¿Quiere sacar de la arena a un contrincante político o a un competidor en el mercado? Es fácil hacerle daño a un adversario en Guatemala.
Usted puede escarbar en su pasado y detectar algo que luzca ilegal para accionar en su contra. Mejor si su investigación revela algo real, como haber laborado en una empresa o ente estatal cuyos ejecutivos obraron turbiamente, con o sin su consentimiento. Si su opositor tuviera una trayectoria intachable, sin embargo, lo puede acusar falsamente. Puede inventar que lavó dinero, contaminó un río o defraudó al fisco. A golpe dado no hay quite, dice el refrán. Aun si los reporteros emplean palabras como “supuesto” o “presunto”, la reputación del atacado quedará enlodada.
Los medios de comunicación transmitirán imágenes de su enemigo angustiado, sus manos engrilletadas, siendo transportado a prisión preventiva por policías. O su adversario será proclamado “prófugo de la justicia”. Si con el tiempo y a un elevado costo personal el sujeto limpia su nombre, la nota periodística será breve. En cambio, levantar un dedo acusatorio, sobre todo si maniobramos desde el anonimato, prácticamente no tiene costo. Supongo que es natural confiar más en quien delata que en el difamado. Incluso dudamos de algunas víctimas: sospechamos que se entraron en su oficina o lo asesinaron porque estaba inmiscuido en algo siniestro.
Entiendo la sed de justicia entre los guatemaltecos. El Organismo Judicial no ha resuelto millones de casos. Cabe sentirse desesperanzado respecto de los juzgados, sobre todo tras oír que es posible comprar veredictos. No logramos seguir los intrincados y técnicos argumentos entre abogados, mientras que el tono noticioso es relativamente accesible. ¿Quién no recuerda la sensacional Power Point de Carlos Castresana armando la acusación de autosuicidio de Rodrigo Rosenberg? Pero, ¿cuántos hemos seguido los intrincados pasos posteriores para establecer si Castresana acertó? Librar la batalla en el campo mediático es un pobre sustituto para el sistema judicial, pero preferimos que los medios de comunicación combatan el mal, incluso si se llevan de corbata a uno que otro inocente.
Otro motivo para preferir la lucha mediática es el desprestigio de las leyes mismas. Abundantes regulaciones contradictorias y obscuras tienden a “criminalizar” muchos actos lícitos, al punto que muchos hemos infringido leyes que quizás ni siquiera conocemos.

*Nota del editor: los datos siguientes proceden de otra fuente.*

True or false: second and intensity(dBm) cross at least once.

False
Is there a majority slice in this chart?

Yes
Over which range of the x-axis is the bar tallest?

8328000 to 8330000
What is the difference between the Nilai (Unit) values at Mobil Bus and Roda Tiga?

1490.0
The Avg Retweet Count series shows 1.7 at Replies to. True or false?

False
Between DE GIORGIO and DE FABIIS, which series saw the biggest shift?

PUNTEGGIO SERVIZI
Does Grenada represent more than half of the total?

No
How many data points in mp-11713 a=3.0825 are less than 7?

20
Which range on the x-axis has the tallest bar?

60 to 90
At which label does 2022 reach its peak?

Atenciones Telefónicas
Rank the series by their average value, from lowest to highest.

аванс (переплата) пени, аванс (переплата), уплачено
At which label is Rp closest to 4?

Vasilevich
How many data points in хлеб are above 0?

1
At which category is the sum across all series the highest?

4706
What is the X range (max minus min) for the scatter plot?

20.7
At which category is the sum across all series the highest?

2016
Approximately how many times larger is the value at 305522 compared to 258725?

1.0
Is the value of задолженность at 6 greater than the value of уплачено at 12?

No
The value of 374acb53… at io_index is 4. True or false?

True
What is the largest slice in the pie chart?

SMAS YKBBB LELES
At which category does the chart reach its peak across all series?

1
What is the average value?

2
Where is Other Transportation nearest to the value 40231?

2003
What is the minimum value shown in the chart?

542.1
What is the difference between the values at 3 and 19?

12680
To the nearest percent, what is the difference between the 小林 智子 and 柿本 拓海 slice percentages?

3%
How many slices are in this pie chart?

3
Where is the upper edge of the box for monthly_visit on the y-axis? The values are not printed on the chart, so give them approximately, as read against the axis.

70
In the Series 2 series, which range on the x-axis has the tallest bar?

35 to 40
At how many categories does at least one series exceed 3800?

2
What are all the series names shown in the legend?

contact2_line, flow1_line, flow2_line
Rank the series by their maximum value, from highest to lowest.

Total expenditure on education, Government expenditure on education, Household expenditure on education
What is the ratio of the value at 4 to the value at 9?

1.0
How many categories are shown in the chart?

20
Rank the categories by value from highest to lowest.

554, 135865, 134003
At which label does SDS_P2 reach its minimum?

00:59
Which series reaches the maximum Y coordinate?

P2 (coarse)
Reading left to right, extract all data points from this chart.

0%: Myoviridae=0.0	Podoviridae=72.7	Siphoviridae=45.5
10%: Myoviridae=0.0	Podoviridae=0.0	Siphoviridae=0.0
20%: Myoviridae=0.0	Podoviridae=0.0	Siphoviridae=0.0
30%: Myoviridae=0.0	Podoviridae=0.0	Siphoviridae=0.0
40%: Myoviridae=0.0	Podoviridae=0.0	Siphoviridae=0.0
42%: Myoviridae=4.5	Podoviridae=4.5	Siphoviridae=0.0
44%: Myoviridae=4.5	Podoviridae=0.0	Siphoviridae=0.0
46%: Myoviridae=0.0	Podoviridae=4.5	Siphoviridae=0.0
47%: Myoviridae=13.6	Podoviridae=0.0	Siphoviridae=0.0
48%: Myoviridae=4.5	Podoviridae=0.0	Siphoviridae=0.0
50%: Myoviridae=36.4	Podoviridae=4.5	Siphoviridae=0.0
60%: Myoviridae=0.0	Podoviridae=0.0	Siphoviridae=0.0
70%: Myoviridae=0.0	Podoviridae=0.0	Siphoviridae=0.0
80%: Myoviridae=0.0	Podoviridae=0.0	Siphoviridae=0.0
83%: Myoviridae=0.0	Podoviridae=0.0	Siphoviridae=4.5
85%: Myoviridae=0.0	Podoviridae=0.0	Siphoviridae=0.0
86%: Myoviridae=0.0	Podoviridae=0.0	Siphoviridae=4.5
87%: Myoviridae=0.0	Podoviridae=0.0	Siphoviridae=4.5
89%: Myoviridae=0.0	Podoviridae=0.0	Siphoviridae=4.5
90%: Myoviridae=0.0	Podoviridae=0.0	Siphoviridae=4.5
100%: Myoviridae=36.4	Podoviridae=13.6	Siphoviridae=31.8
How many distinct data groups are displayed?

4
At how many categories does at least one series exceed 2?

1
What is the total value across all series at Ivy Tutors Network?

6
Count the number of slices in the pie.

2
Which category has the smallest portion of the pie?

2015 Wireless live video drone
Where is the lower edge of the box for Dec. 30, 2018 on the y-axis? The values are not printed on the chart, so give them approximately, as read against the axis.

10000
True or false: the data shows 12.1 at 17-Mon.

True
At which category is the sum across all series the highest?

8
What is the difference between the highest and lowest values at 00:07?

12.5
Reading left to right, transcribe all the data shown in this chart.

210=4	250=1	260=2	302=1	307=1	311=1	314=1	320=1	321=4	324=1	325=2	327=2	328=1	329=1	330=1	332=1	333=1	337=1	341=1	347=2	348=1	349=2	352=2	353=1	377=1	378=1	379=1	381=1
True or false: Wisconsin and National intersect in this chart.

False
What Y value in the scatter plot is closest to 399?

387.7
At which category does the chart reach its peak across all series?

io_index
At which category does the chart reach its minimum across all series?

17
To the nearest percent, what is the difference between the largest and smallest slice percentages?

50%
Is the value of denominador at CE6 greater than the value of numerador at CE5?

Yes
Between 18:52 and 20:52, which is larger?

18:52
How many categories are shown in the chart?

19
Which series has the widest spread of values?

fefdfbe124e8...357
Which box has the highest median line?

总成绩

El clima que vivimos es propicio para una cacería de brujas. La sociedad emitió un ultimátum a los corruptos y tenemos ansias de reformar el sistema político y judicial. Cuando la corrupción está tan afincada en las instituciones gubernamentales, no basta con una leve barrida superficial. No tenemos tiempo ni paciencia para largos juicios individuales. Así, el legítimo fervor ciudadano puede abrir la puerta a unos cuantos operadores cuyo verdadero objetivo sea eliminar a sus enemigos.
Quizá debamos recordar a Joseph McCarthy. El macartismo, una palabra derivada del apellido de este senador americano, consiste en acusar de traición o subversión, con débiles pruebas o métodos injustos, sin que se respete el derecho del acusado. McCarthy llevaba razón: en los años cincuenta, los comunistas querían usurpar el poder y transformar el sistema democrático abierto en uno totalitario. El problema es que tachó de comunistas a algunos que no lo eran.
¿Cuántos inocentes han sido injustamente perseguidos en Guatemala? ¡Quién sabe! Sé que cualquiera de nosotros podría figurar en El Peladero o en una vergonzosa primera plana. Somos vulnerables. Seguramente, por eso desde la época de Justiniano se delineó el principio de presunción de inocencia, según el cual asumimos la inocencia de la persona hasta que se pruebe lo contrario. No podemos construir una mejor sociedad prescindiendo de estas garantías individuales.
“…el legítimo fervor ciudadano puede abrir la puerta a unos cuantos operadores cuyo verdadero objetivo sea eliminar a sus enemigos”.